К ним теперь (уже года четыре назад) присоединились и американско-русские архиереи ("феофиловцы").
Вот в этом и заключается немалое и зловредное последствие Карловацкого собора 1921 года.
Разумеется, патриарх Тихон не мог оставить без внимания такое вмешательство заграничного собора в жизнь Русской Церкви. Да и советское правительство (насколько помню) само указало ему на антисоветскую деятельность карловчан. И патриарх Тихон в августе следующего, 1922, года прислал за границу указ, осуждающий политическую деятельность заграничной части Русской Церкви. Зная, что во главе этого движения стоит митрополит Антоний, приказывал ему устраниться от дел, а управление европейскими приходами передавал митрополиту Евлогию, который прежде жил в Берлине, а теперь приехал в Париж. Этот архиерей по свойству личного характера всегда отличался способностью к компромиссным мерам, стараясь занимать серединное, "умеренное" положение. Будучи членом Государственной думы, он был правым, но не очень, а где-то между октябристами и националистами. В частных отношениях всегда старался быть любезным, чтобы всем угодить, и т. д. Разумеется, он старался угождать и своей пастве, состоявшей преимущественно из антибольшевистских эмигрантов, но и тут он не становился на сторону крайних партий, а занимал центр "большинства". В беседах со мной он не раз повторял любимую им сентенцию из Ветхого Завета, данную ему каким-то старцем: "Не будь вельми правдив", то есть не будь очень прям в действиях своих. И это отвечало его характеру. Но нужно знать, что он отнюдь не был слабым по природе. Наоборот, при случае он мог быть и властным, и настойчивым, и даже мог давить на других, но только скрывал это, когда то казалось ему выгодным и практичным. Зная это его свойство умеренности, патриарх Тихон и поручил ему управление за границей. Митрополит Антоний, наоборот, отличался резкостью и торопливостью суждений и очень верил в себя, как умнейшего человека, не нуждающегося в советах. Но в действительно иногда поддавался влияниям.

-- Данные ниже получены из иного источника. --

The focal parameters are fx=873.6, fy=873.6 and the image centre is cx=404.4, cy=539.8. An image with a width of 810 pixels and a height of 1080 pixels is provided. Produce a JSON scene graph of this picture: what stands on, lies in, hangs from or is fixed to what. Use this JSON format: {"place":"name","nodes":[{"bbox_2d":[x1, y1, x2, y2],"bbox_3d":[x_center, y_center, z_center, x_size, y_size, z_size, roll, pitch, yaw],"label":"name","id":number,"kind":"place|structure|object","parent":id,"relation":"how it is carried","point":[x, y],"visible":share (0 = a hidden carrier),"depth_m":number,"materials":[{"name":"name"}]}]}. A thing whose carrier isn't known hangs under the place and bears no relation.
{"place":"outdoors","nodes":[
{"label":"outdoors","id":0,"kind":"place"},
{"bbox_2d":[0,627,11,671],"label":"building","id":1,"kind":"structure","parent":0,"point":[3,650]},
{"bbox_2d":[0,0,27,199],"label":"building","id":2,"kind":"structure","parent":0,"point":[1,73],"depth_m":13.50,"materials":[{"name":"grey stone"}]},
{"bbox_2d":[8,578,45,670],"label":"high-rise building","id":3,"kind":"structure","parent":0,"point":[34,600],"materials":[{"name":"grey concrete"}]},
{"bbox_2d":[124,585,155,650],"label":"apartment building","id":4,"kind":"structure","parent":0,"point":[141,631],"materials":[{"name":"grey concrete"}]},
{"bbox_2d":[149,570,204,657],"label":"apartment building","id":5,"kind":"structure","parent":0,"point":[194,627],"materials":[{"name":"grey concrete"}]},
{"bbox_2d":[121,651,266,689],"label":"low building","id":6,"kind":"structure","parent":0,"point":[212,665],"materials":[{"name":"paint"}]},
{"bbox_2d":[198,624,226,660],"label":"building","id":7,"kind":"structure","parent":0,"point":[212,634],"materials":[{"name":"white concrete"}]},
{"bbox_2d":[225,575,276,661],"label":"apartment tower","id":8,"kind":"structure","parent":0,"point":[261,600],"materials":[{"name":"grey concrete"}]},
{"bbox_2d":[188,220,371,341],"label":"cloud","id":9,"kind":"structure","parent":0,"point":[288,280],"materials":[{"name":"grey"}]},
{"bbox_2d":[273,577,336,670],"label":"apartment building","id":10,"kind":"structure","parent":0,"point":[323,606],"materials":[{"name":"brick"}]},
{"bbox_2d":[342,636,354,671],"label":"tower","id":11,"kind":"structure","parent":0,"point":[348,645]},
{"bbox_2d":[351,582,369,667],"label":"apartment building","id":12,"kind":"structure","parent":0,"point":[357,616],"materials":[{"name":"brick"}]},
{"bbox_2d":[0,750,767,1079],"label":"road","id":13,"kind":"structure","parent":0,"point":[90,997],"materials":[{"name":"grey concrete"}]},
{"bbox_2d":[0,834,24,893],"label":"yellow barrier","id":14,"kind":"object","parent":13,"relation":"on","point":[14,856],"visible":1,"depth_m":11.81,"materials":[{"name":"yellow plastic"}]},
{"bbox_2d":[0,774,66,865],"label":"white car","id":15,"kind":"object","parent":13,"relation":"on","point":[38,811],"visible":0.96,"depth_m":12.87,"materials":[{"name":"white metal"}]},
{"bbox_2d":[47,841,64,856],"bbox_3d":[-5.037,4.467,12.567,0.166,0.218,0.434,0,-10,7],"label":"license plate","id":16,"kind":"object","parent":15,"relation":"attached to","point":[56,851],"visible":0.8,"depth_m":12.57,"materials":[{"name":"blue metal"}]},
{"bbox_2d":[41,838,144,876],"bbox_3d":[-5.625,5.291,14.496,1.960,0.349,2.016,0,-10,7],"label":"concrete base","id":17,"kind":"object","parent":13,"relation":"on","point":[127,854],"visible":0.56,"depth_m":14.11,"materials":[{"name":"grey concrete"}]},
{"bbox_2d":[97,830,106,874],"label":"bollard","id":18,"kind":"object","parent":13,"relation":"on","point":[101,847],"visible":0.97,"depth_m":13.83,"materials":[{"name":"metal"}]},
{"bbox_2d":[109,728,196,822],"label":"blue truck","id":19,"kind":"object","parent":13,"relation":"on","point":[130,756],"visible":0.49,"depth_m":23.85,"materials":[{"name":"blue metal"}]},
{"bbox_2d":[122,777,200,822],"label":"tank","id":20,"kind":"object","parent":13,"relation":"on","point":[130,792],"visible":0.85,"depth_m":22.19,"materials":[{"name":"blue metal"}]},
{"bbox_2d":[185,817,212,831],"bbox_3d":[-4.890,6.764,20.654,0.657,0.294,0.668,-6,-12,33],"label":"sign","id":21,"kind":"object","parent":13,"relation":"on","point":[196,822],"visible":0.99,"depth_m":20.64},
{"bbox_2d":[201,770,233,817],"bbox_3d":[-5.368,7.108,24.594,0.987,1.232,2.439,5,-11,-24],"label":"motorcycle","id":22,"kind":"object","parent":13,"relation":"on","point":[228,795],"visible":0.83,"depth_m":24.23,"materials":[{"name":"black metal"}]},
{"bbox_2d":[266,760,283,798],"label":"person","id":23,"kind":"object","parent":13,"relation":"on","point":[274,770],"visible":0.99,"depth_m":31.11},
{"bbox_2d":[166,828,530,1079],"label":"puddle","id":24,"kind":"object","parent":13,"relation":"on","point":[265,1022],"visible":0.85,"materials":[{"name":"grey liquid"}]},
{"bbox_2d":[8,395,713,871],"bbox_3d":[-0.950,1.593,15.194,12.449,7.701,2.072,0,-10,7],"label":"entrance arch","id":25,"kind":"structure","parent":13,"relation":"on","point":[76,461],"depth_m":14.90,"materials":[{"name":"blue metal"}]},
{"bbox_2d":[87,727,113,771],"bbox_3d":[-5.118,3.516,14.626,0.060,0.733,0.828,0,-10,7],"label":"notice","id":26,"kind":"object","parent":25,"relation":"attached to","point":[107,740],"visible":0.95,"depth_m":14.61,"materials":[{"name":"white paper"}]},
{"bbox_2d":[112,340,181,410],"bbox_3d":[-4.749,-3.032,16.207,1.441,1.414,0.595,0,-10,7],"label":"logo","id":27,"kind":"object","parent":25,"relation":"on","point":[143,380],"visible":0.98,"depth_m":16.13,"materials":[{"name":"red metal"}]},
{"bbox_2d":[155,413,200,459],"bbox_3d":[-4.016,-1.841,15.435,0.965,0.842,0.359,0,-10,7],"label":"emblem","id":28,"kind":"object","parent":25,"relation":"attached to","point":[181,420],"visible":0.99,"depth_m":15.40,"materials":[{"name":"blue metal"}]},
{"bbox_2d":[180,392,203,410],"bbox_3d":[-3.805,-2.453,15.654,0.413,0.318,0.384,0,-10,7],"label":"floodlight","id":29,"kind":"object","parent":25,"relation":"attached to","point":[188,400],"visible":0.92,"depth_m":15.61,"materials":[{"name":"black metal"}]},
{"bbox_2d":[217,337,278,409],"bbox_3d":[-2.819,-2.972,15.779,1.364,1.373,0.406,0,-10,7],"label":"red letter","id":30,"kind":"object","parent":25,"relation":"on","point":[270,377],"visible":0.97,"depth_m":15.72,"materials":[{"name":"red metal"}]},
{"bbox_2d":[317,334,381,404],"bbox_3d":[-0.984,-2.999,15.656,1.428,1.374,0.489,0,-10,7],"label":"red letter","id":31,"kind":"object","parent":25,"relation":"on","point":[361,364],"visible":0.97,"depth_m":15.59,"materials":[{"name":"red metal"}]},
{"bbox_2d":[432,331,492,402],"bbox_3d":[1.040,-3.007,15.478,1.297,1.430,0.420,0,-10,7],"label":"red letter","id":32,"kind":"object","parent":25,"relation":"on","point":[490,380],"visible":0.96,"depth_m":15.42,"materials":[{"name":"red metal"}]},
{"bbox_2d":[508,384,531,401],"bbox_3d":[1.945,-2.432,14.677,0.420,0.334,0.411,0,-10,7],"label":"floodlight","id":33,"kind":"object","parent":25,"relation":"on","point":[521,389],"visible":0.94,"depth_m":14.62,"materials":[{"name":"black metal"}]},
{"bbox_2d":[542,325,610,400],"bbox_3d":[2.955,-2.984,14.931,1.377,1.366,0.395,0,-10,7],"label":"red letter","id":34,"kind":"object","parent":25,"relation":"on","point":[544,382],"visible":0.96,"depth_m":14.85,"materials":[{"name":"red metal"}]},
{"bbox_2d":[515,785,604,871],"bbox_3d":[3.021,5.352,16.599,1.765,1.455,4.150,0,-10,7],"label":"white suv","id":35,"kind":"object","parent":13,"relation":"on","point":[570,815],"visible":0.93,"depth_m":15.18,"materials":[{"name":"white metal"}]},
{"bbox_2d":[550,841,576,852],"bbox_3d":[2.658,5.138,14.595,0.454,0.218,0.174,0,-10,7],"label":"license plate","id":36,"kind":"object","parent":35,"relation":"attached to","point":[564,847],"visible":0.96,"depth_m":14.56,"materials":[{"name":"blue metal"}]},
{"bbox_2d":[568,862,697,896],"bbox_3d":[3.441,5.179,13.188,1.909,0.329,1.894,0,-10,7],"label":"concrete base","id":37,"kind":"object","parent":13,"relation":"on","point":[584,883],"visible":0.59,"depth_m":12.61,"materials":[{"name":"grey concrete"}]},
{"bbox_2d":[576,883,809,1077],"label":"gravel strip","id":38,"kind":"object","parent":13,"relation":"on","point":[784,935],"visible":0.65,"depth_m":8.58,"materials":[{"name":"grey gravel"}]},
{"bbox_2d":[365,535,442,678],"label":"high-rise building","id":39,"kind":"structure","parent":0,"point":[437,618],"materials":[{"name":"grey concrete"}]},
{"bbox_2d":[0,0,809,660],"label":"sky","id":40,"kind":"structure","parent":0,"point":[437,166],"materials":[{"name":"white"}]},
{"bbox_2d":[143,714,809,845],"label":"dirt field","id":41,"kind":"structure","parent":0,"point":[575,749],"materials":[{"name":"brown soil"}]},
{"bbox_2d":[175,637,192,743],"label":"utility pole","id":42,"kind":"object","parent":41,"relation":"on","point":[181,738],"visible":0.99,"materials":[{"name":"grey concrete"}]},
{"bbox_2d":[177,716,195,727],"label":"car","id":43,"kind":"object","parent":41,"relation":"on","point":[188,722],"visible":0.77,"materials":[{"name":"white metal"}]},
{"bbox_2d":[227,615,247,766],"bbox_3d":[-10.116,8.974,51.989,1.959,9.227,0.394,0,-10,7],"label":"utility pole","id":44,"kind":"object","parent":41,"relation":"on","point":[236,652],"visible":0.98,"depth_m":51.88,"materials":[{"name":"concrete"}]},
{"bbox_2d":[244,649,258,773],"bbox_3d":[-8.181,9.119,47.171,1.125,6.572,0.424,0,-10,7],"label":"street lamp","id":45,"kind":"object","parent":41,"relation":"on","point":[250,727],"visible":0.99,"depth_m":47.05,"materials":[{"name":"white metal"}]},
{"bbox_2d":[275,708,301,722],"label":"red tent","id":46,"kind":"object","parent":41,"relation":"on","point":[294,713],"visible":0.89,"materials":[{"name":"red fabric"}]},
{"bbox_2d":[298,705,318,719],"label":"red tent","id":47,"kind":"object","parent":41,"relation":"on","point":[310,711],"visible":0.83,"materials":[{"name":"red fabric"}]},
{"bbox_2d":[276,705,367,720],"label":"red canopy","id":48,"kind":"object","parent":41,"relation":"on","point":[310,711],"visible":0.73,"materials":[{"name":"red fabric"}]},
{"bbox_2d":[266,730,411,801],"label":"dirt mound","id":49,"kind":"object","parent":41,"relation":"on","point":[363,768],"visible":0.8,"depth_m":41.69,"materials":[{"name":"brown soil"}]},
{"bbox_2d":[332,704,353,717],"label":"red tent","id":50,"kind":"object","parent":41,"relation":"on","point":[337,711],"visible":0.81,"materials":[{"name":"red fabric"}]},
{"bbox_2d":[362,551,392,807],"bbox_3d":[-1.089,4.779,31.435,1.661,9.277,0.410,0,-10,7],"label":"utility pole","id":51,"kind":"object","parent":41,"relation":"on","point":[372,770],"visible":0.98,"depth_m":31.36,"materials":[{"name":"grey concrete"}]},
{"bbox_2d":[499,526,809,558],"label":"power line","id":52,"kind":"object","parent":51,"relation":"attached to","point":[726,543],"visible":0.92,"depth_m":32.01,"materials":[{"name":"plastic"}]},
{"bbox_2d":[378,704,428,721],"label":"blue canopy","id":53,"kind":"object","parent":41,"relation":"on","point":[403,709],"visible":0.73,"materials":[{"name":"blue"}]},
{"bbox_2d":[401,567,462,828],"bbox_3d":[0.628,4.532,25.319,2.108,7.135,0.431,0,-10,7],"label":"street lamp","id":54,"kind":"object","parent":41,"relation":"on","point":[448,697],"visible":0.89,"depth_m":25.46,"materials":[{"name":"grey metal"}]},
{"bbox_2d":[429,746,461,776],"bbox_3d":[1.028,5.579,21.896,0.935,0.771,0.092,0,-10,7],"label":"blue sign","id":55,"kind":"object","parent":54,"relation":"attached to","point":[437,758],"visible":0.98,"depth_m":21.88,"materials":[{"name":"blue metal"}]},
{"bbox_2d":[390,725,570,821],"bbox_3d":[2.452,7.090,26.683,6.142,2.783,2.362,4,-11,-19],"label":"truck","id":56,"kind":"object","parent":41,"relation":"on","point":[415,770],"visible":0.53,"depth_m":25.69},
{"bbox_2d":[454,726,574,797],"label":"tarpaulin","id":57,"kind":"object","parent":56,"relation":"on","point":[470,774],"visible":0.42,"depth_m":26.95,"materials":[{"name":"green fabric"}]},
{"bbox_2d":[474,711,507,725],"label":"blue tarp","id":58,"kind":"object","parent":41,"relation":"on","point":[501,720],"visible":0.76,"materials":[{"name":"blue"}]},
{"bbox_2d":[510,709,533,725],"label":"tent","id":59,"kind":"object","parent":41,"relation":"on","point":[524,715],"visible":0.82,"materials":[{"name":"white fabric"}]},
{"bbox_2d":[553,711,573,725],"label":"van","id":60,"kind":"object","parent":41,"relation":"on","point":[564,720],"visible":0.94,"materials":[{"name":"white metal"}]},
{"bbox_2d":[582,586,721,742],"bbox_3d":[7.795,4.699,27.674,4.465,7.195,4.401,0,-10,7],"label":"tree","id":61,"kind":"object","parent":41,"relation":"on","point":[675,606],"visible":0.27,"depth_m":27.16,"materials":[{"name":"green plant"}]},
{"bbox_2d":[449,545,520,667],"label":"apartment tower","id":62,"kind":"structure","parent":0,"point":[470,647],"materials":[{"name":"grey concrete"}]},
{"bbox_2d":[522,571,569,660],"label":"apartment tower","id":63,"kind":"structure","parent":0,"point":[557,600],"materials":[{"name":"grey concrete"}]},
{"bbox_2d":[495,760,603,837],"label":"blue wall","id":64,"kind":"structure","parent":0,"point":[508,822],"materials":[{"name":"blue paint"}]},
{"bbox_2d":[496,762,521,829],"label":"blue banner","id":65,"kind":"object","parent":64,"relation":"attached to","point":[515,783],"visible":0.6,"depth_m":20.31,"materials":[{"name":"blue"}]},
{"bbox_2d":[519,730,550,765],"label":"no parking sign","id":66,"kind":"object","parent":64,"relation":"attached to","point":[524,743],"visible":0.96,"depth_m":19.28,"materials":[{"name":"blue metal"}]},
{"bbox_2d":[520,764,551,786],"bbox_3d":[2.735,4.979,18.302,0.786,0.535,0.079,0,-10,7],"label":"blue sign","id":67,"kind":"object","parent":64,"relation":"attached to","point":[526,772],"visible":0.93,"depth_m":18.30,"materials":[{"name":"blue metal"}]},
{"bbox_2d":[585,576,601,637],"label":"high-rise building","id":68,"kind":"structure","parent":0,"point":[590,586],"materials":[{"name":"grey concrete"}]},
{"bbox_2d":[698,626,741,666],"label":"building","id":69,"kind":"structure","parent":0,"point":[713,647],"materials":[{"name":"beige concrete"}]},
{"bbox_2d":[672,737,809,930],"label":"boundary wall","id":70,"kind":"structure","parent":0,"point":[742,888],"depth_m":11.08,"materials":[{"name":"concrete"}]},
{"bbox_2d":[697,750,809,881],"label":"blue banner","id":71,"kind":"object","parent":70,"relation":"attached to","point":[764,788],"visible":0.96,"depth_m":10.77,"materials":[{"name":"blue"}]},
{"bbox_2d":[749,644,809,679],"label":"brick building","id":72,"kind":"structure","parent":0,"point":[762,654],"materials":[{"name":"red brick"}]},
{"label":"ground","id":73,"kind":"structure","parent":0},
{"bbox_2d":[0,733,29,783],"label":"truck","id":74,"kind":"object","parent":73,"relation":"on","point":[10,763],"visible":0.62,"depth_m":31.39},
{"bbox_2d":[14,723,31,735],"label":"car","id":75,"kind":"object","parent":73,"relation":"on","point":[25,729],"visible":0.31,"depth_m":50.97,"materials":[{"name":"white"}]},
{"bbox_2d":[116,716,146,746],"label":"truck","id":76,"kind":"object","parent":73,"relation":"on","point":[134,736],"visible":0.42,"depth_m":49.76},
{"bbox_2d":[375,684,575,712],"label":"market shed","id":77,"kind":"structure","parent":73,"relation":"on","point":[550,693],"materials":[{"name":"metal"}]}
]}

Когда получили этот указ патриарха, то первым движением митрополита Антония было желание исполнить его в точности. Он дал в Париж телеграмму на французском языке; "Волю патриарха нужно исполнить".
Но потом пошли визиты политиков, письма от партий, и он изменил своему естественному и правильному решению. В Карловцах был созван съезд епископов, большинство его стояло на антониевской позиции, только митрополит Евлогий и я оставались на дисциплинарном каноническом повиновении ясному указу патриарха. Но так как мы были в ничтожном меньшинстве (2 против 8 или 9), то ушли с заседания собора, оставаясь при своем мнении. Тогда большинство прислало делегацию с каким-то компромиссным предложением, но с оставлением митрополита Антония и Карловацкого Синода на прежнем месте, только с непременным участием в важных делах и митрополита Евлогия. Последний согласился на это, добавив еще что-то. Я же один остался верным патриаршей воле. Когда делегация ушла, то митрополит Евлогий рассказал мне об отрадном случае, как он, единственный из членов Петербургского Синода запротестовал против незаконного брака великих князей (два брата женились на двух сестрах). И добавил: "И вы всю жизнь будете с удовлетворением вспоминать нынешнюю вашу твердость. А вот я не смог так. - И он виновато, но без всякого мучения совести улыбнулся".
Я же подал митрополиту Антонию письменное заявление с протестом и обещал признавать митрополита Евлогия. Но сей последний написал мне, что он-де просит меня не нарушать мира и т.д.
И с этих пор началась борьба двух заграничных течений: правого и умеренного. В сущности, последнее отличалось от первого лишь степенью, а не в корне: оба были противосоветские и лично-самочинные. Та верность патриарху, о которой было торжественно заявлено на Каловацком соборе, испарилась мгновенно при первом же столкновении двух воль - эмигрантской и российской.
При определении по поводу названного указа изобретена была, однако, иезуитская лицемерная формула:
"Указ патриарха принять, но, учитывая его неосведомленность в заграничных делах (какая дисциплина повиновения!) и невозможность остаться всей Заграничной Церкви без центрального высшего органа, а также несвободу волеизъявления Церкви в России и т. д., и т. д...."
Результат - не послушались патриарха.
Стали архиереи выбирать новый состав Синода. Я, доселе непременный член как епископ армии, которая составляла основную массу заграничных приходов, разумеется, был обойден. За меня подано было лишь два голоса (митрополита Евлогия и архиепископа Анастасия). Утешая меня, они оба выражали сожаление, что нет теперь "оппозиции в Синоде", но я ответил им: "Сейчас за границей время Антония, потом будет ваше, а после вас наступит мое!"